TAIPEI — Taiwan has suspended an effort to convince the U.S. government to release a squadron of F-16C/D Block 50/52 fighter jets to cover the downtime of one F-16A/B squadron undergoing lengthy upgrades.
There were hopes the request would snowball into fulfilling a longstanding push to acquire 66 F-16C/D fighters, a U.S. defense industry source said.
Taiwan originally requested 66 F-16C/D fighters from the U.S. government in 2006, but no release has been forthcoming. Taiwan military officials argue the Air Force needs to replace 55 aging Mirage 2000-5 fighters being readied for the boneyard.
Taiwan’s Air Force has a mix of 387 indigenous, French and U.S.-built fighter aircraft: 145 F-16A/Bs, 126 F-CK-1 Ching-kuo Indigenous Defense Fighters (IDFs), 56 Mirage 2000-5s and 40 aging F-5E/Fs.
The service is preparing to retire the F-5s in five years and mothball the Mirage fighters within five to 10 years due to high maintenance costs. This will reduce the number of fighters to 271 at the same time China is increasing its fighter strength.
A Taiwan defense industry source close to Lockheed Martin said there are still rumors the Ministry of National Defense (MND) might make another push, though “it seems unlikely as there is not a lot of money in the budget for new procurements.”
A U.S. government official said, “I have not even heard this mentioned as a rumor or talk for several years.”
A senior Taiwan ministry official told Defense News, “No such discussion is taking place at MND. Our position remains clear and firm in line with official statements made” in the recent Quadrennial Defense Review (QDR) released earlier this month.
The QDR states that Taiwan will acquire or develop next-generation fighters with stealth, air-refueling, long-range and beyond-visual-range engagement capabilities. These aircraft will be equipped with advanced electronic warfare systems and air-launched anti-radiation, land attack and anti-ship missiles.

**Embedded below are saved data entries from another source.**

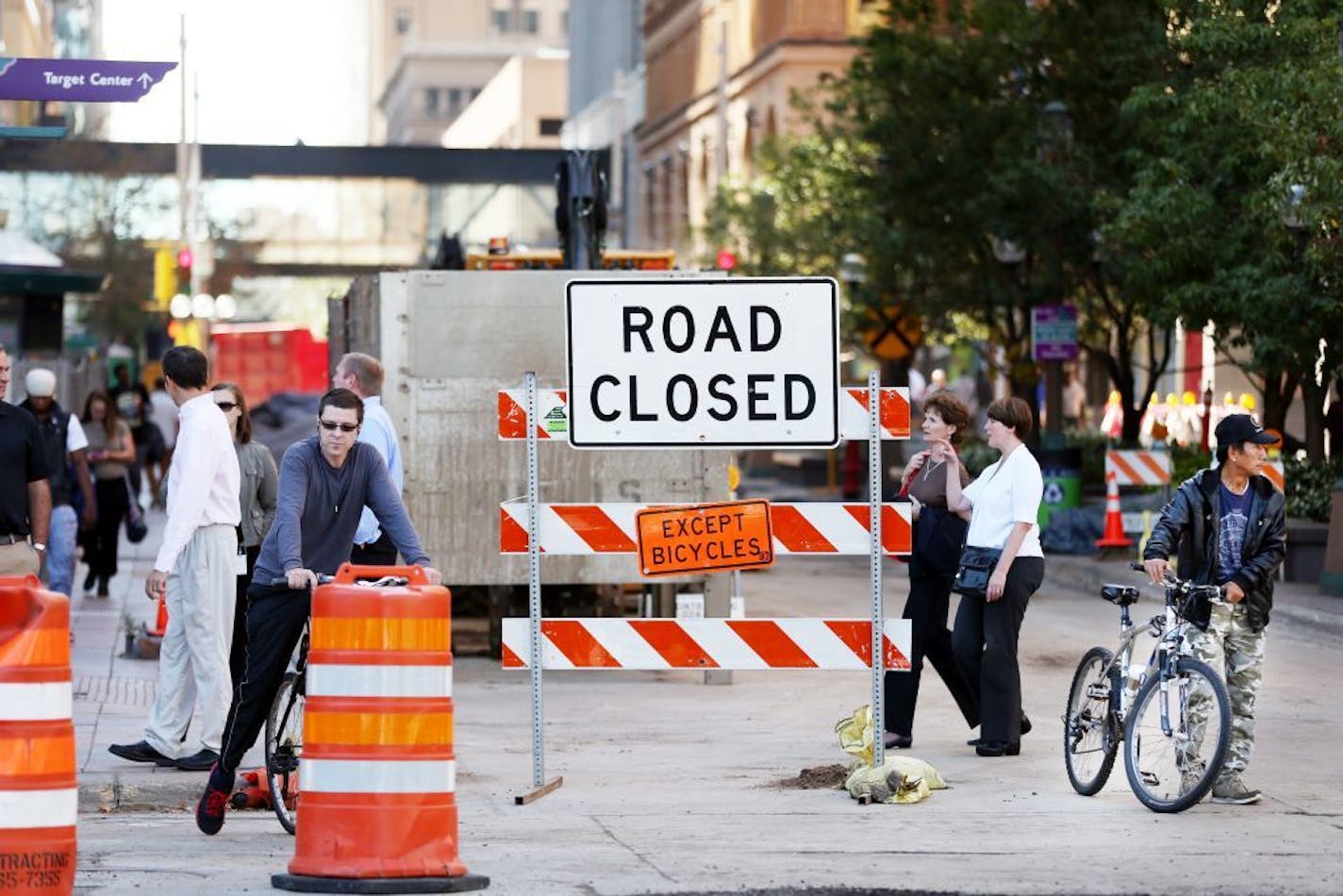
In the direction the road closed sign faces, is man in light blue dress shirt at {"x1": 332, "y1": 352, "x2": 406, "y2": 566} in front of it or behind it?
behind

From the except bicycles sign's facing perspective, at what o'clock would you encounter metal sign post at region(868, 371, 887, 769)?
The metal sign post is roughly at 9 o'clock from the except bicycles sign.

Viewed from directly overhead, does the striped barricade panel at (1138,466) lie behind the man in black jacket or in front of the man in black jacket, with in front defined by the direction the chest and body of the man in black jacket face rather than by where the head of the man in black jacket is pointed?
behind

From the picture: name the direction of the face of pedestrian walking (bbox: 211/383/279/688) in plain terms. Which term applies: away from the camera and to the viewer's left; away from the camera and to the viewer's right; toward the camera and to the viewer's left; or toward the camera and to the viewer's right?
toward the camera and to the viewer's left

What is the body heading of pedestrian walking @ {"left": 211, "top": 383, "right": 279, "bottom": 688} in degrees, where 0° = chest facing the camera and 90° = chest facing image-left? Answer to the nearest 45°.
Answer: approximately 45°

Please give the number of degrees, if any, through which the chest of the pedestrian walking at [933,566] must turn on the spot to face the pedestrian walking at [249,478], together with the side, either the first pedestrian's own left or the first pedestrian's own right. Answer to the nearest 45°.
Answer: approximately 45° to the first pedestrian's own right

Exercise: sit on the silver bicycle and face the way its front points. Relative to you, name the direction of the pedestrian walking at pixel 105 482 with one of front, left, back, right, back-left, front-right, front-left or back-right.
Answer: back

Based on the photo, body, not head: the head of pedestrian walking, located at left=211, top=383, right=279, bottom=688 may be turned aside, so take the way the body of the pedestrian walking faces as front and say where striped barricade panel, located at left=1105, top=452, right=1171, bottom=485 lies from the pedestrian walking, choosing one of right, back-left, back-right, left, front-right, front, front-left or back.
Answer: back

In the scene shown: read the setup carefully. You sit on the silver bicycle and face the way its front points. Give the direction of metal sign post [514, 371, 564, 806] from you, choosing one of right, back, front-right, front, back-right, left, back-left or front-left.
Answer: back-right

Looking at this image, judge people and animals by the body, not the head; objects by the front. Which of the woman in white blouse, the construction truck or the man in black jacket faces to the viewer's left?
the woman in white blouse
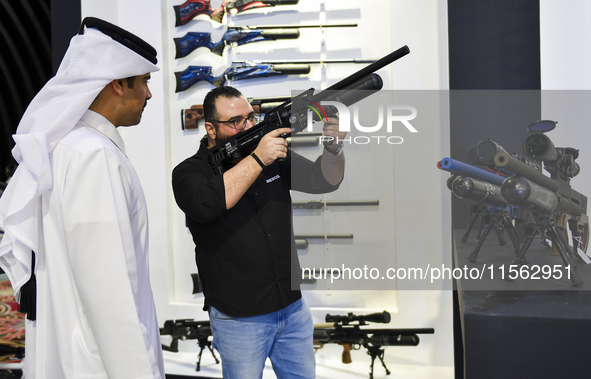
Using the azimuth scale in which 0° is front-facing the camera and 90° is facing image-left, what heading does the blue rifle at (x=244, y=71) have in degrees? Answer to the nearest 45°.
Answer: approximately 270°

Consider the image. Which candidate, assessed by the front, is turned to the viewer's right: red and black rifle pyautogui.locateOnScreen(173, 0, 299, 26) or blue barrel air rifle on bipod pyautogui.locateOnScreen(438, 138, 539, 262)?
the red and black rifle

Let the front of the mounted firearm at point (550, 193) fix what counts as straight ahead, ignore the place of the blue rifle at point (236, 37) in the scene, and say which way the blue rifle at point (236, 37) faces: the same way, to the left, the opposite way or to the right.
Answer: the opposite way

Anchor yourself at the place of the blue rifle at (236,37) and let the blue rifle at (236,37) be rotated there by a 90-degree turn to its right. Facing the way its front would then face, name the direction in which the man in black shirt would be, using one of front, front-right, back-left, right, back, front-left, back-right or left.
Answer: front

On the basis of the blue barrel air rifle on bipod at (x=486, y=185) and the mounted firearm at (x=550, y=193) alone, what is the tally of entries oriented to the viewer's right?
0

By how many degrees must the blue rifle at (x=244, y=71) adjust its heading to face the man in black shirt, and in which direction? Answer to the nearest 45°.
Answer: approximately 90° to its right

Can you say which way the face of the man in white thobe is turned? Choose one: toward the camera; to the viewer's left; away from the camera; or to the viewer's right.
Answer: to the viewer's right

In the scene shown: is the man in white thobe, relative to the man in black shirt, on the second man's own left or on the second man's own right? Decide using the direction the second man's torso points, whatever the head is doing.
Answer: on the second man's own right

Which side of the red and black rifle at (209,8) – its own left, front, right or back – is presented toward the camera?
right

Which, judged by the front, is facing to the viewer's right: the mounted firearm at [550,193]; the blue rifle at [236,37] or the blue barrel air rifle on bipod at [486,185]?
the blue rifle

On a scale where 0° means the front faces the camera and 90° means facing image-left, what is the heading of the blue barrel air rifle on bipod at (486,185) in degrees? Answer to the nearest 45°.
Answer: approximately 45°
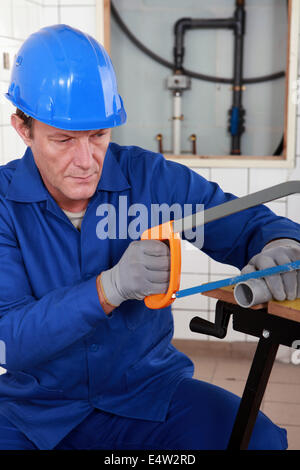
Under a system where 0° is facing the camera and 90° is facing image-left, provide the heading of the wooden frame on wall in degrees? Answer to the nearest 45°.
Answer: approximately 0°

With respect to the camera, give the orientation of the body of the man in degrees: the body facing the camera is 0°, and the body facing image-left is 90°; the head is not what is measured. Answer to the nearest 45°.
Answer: approximately 315°

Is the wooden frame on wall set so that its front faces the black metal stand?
yes

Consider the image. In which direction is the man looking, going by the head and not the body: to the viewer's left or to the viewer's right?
to the viewer's right

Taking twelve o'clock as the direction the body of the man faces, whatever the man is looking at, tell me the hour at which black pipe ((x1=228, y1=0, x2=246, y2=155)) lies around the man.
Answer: The black pipe is roughly at 8 o'clock from the man.
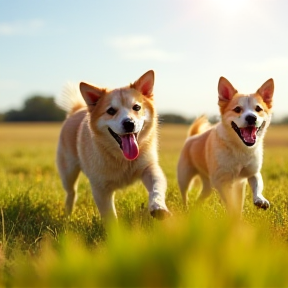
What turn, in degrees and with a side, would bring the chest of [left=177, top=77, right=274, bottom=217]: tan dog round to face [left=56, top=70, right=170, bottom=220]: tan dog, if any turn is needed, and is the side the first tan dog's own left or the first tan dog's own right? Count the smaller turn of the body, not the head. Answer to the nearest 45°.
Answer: approximately 90° to the first tan dog's own right

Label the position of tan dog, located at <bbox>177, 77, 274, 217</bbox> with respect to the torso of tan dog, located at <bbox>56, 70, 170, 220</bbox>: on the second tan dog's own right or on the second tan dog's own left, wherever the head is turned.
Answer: on the second tan dog's own left

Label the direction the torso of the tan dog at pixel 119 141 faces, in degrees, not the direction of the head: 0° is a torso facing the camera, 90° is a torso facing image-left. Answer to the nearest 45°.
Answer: approximately 315°
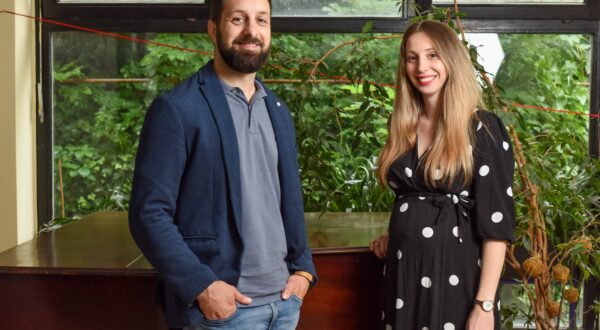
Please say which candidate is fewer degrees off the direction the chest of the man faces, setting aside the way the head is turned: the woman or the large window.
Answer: the woman

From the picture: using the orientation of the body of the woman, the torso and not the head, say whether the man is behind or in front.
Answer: in front

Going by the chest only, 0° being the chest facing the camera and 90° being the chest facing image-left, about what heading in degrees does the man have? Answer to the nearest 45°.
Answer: approximately 315°

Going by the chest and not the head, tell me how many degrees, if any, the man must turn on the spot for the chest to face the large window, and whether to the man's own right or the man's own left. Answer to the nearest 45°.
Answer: approximately 135° to the man's own left

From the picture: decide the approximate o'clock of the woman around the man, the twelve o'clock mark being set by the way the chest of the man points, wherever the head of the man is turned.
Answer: The woman is roughly at 10 o'clock from the man.
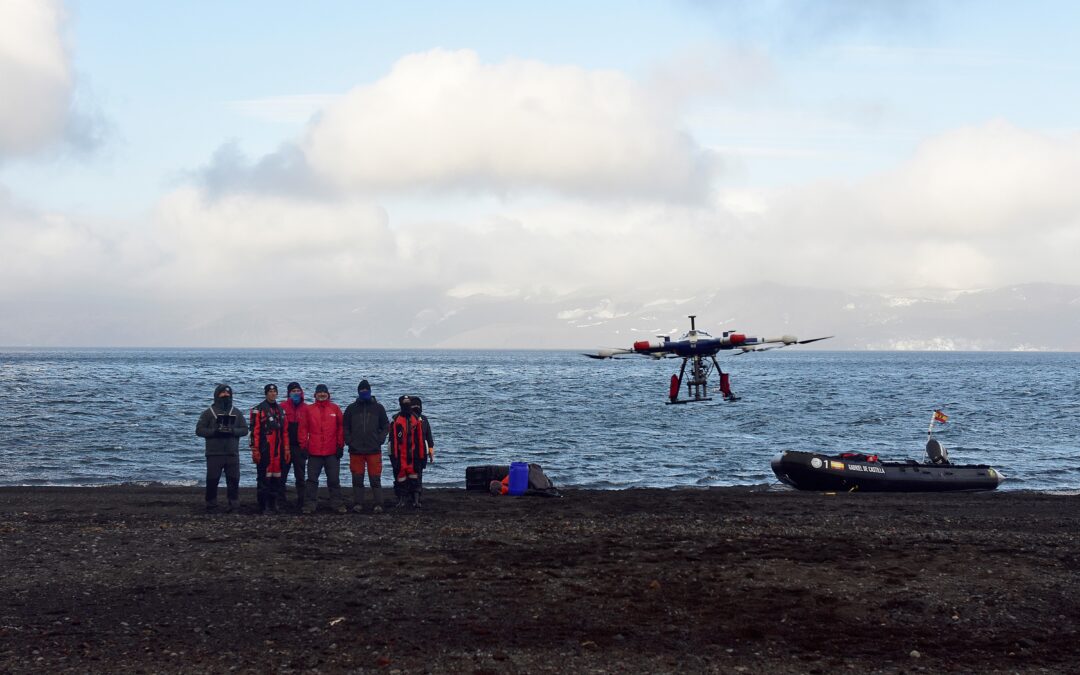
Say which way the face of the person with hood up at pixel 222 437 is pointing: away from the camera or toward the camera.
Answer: toward the camera

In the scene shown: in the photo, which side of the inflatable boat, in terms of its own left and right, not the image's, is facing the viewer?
left

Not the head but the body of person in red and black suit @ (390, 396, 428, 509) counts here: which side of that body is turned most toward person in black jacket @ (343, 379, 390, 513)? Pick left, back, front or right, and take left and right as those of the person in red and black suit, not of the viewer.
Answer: right

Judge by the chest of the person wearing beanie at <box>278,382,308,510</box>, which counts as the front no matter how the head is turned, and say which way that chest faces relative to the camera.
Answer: toward the camera

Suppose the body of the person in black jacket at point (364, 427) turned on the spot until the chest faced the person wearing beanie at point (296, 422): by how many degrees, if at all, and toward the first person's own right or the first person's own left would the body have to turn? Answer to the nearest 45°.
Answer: approximately 90° to the first person's own right

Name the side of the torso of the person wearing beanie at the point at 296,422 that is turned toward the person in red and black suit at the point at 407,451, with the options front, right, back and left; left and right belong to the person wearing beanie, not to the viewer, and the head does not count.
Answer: left

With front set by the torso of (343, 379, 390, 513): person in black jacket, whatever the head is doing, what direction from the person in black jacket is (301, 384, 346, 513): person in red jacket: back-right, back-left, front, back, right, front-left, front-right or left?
right

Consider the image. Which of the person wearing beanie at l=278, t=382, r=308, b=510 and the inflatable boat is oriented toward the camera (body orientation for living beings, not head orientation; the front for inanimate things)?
the person wearing beanie

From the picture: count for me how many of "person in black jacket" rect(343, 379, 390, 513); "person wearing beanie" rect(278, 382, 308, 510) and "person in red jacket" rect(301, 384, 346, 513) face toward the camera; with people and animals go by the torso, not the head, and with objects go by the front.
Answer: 3

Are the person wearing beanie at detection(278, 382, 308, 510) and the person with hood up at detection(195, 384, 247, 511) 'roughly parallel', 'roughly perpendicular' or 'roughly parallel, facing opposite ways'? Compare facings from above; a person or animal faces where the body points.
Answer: roughly parallel

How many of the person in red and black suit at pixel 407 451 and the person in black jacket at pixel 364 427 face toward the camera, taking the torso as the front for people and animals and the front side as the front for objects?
2

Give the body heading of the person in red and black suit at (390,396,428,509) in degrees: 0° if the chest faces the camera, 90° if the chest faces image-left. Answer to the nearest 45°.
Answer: approximately 0°

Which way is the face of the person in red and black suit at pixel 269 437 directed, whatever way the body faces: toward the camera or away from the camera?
toward the camera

This is due to Washington’s refusal to sell F-16C/Ds and in part due to China’s recent revelation that it has two new stealth fighter programs, the Chengdu J-20 and Shenyang J-31 fighter.
Taiwan’s state-run Aerospace Industrial Development Corp. is upgrading its fleet of IDFs to carry more weapons, more fuel and reinforced landing gear. Possibly expanding the design into a stealthy fighter has been discussed for years, but with little progress.